Journal of a Piano Teacher from New York to California

Pianists, back pain, and my personal rehab bundled into a BALL

exercise piano room

Eight weeks ago, as I started my scale warm-up routine, I felt sudden, excruciating, spasmodic pain in my lower back, and I couldn’t move in any direction without feeling a knife deeply embedded in my spine. It was an “e-m-e-r-g-e-n-c-y!”that I registered by text message. My Nokia cell was thankfully beside me on the piano bench!

My instant cry for HELP! was ironically heeded by an adult piano student who was, herself, physically compromised– on crutches, to be exact, in a cast from an ankle fracture.

How could she be of any assistance?

The crux of the problem was I couldn’t get to the door, so my rescue was made impossible unless the landlord was successfully contacted.

By miracle, my savior on crutches, tracked her down in the phone book, and she responded like lightning, with a master key.

When everyone arrived, I was glued to the piano bench unable to budge, though in minutes, I managed to force myself down a few inches, suspended between the piano and my computer table.
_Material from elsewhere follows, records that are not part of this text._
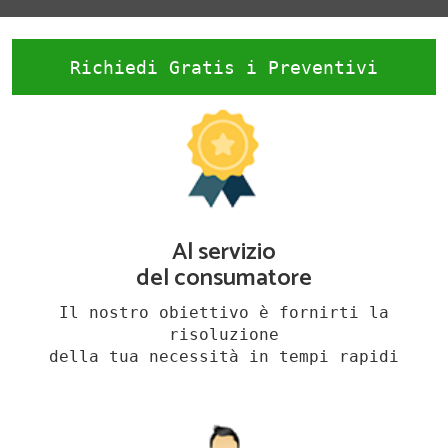
Richiedi Gratis i Preventivi
Al servizio
del consumatore
Il nostro obiettivo è fornirti la
risoluzione
della tua necessità in tempi rapidi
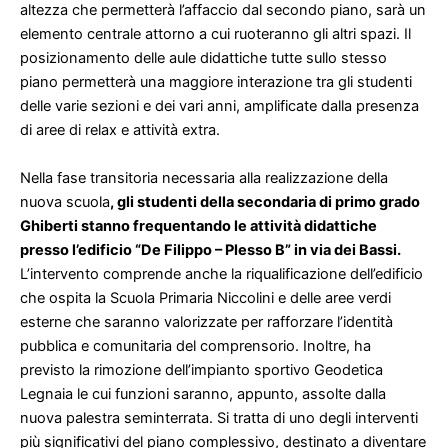
altezza che permetterà l’affaccio dal secondo piano, sarà un
elemento centrale attorno a cui ruoteranno gli altri spazi.
Il
posizionamento delle aule didattiche tutte sullo stesso
piano permetterà una maggiore interazione tra gli studenti
delle varie sezioni e dei vari anni, amplificate dalla presenza
di aree di relax e attività extra.
Nella fase transitoria necessaria alla realizzazione della
nuova scuola
, gli studenti della secondaria di primo grado
Ghiberti stanno frequentando le attività didattiche
presso l’edificio “De Filippo – Plesso B” in via dei Bassi.
L’intervento comprende anche la riqualificazione dell’edificio
che ospita la Scuola Primaria Niccolini e delle aree verdi
esterne che saranno valorizzate per rafforzare l’identità
pubblica e comunitaria del comprensorio. Inoltre, ha
previsto la rimozione dell’impianto sportivo Geodetica
Legnaia le cui funzioni saranno, appunto, assolte dalla
nuova palestra seminterrata. Si tratta di uno degli interventi
più significativi del piano complessivo, destinato a diventare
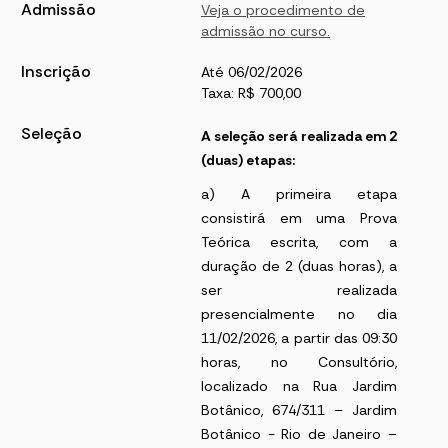
Admissão
Veja o procedimento de
admissão no curso.
Inscrição
Até 06/02/2026
Taxa: R$ 700,00
Seleção
A seleção será realizada em 2
(duas) etapas:
a) A primeira etapa
consistirá em uma Prova
Teórica escrita, com a
duração de 2 (duas horas), a
ser realizada
presencialmente no dia
11/02/2026, a partir das 09:30
horas, no Consultório,
localizado na Rua Jardim
Botânico, 674/311 – Jardim
Botânico - Rio de Janeiro –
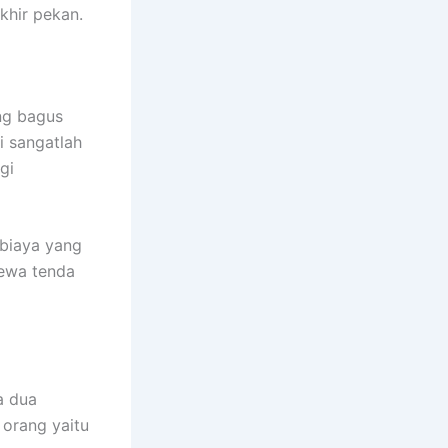
khir pekan.
ng bagus
i sangatlah
gi
 biaya yang
sewa tenda
a dua
 orang yaitu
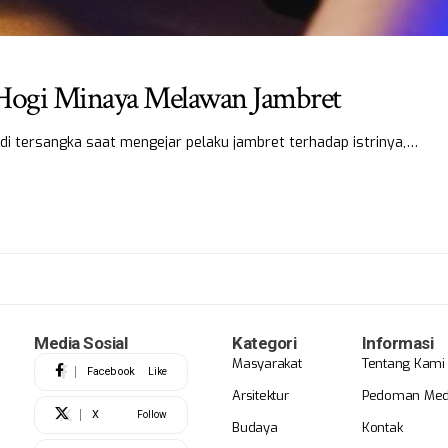
 Hogi Minaya Melawan Jambret
di tersangka saat mengejar pelaku jambret terhadap istrinya,…
Media Sosial
Kategori
Informasi
Masyarakat
Tentang Kami
Facebook
Like
Arsitektur
Pedoman Medi
X
Follow
Budaya
Kontak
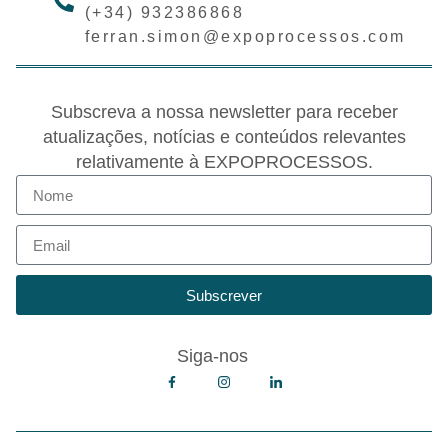
(+34) 932386868
ferran.simon@expoprocessos.com
Subscreva a nossa newsletter para receber
atualizações, notícias e conteúdos relevantes
relativamente à EXPOPROCESSOS.
Subscrever
Siga-nos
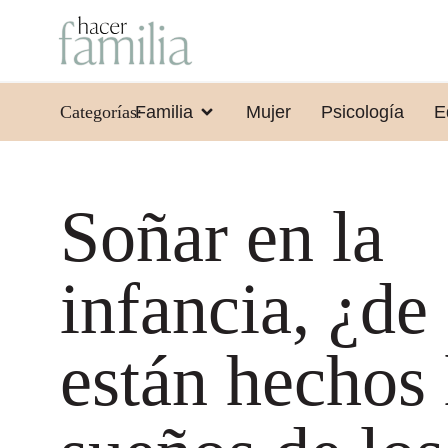
Categorías:
Familia
Mujer
Psicología
E
Soñar en la
infancia, ¿de
están hechos 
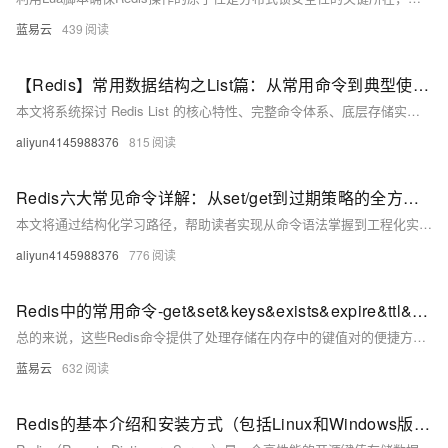
蓝易云
439
【Redis】常用数据结构之List篇：从常用命令到典型使用场景
本文将系统探讨 Redis List 的核心特性、完整命令体系、底层存储实现以及典型实践场景，为读者构建从理论到应用的完整认知框架，助力开发者在实际业务中高效运用这一数据结构解决问题。
aliyun4145988376
815
Redis六大常见命令详解：从set/get到过期策略的全方位解析
本文将通过结构化学习路径，帮助读者实现从命令语法掌握到工程化实践落地的能力跃迁，系统性提升 Redis 技术栈的应用水平。
aliyun4145988376
776
Redis中的常用命令-get&set&keys&exists&expire&ttl&type的详细解析
总的来说，这些Redis命令提供了处理存储在内存中的键值对的便捷方式。通过理解和运用它们，你可以更有效地在Redis中操作数据，使其更好地服务于你的应用。
蓝易云
632
Redis的基本介绍和安装方式（包括Linux和Windows版本），以及常用命令的演示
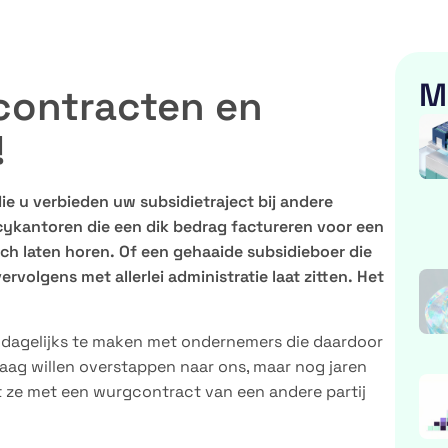
M
contracten en
!
 u verbieden uw subsidietraject bij andere
cykantoren die een dik bedrag factureren voor een
ich laten horen. Of een gehaaide subsidieboer die
rvolgens met allerlei administratie laat zitten. Het
k dagelijks te maken met ondernemers die daardoor
raag willen overstappen naar ons, maar nog jaren
t ze met een wurgcontract van een andere partij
If anyone dared to move me, I would scream bloody murder!! (An ambulance call would have been a ticket to hell!)

To make a long story short, I had my landlady locate my stash of Ibuprofen in the medicine cabinet and toss one down my throat. Within 45 minutes of ingestion, I was able to slither down onto the floor, and roll around in fetal position to my bedroom.

What then? For the next 5 hours, I lay on my back, with little hope of getting to the bathroom without risk of falling.

At the 6th hour pain juncture, nature called, and I had no choice but to take the plunge, forcing myself upright as I deep-massaged my lower back.

The pain rose to crescendo level, just as I popped an immobilizing kink. In a shaky vertical position, I now felt an ache, localized to the right side and emanating down my leg.

With reduced pain, I baby-stepped my way to the commode, grabbing furniture, and the wall for support.

What the docs said..

In aftermath of my acute EMERGENCY, two internists, one by telephone, told me I might have a “bulging disk,” or at worst a herniated one, and I should take Ibuprofen a few times a day; ice pack the area, while doing various upward stretches, when tolerated. They said, my sitting at the piano for long periods crunched my spine. (In an ensuing work-up, a “muscle spasm” was the diagnosis made by a Saudi Arabian Resident who embraced Meditation and Yoga, while she probed my back with supple hands)

A gym trainer who had observed me working out nearly every day at the ‘Y’ took me off machines where I would pull up from a sitting position, same for leg press where I was crunched, and advised upward stretches at frequent intervals, adding that my 3-mile walks every day, were part of the problem. I should do STRETCHES right after completing.

I stuck with the Gravitron, stretching up, and hip rotations, before I DISCOVERED a 65cm Go-Fit ball!

I tried one at the gym, rolling my back over it’s spongy surface, discovering several routines that were comforting. Naturally, in the midst of such long-sought relief, I ordered the big RED ball, and plunged into daily therapeutic exercises.

Here are samples that are life-savers, (set to the music of Scarlatti–my own recordings) so why not share them. I feel like Hell is safely behind me, but just in case, I will roll out the ball every day for a GO!


A Musical Journey: Scarlatti, Schubert and Chopin

Scarlatti and Chopin

6 thoughts on “Pianists, back pain, and my personal rehab bundled into a BALL”

  1. Woah Shirley! I am sorry you had to endure such pain. Good you are well on the road to recovery. Thank you for sharing your experience. I will be careful. Also I have been walking 3 miles almost every day. So when I heard you did this and that you needed to stretch afterwards, I will incorporate this. I also have one of those big balls that I have never used, but will be looking into it. Take care of yourself. The last few weeks have been a bit hard on you, considering the students who loved you, but left you recently. My sympathy for your ordeals and travails! Let’s hope things will be headed towards brighter things and happier times for you. Best of heatlh! Take care of that back!


  2. Wow. That sounded such a frightening, excruciating and possibly debilitating (non-piano playing – Oh My God No!) experience. I am so glad that it seems to have resolved to some extent.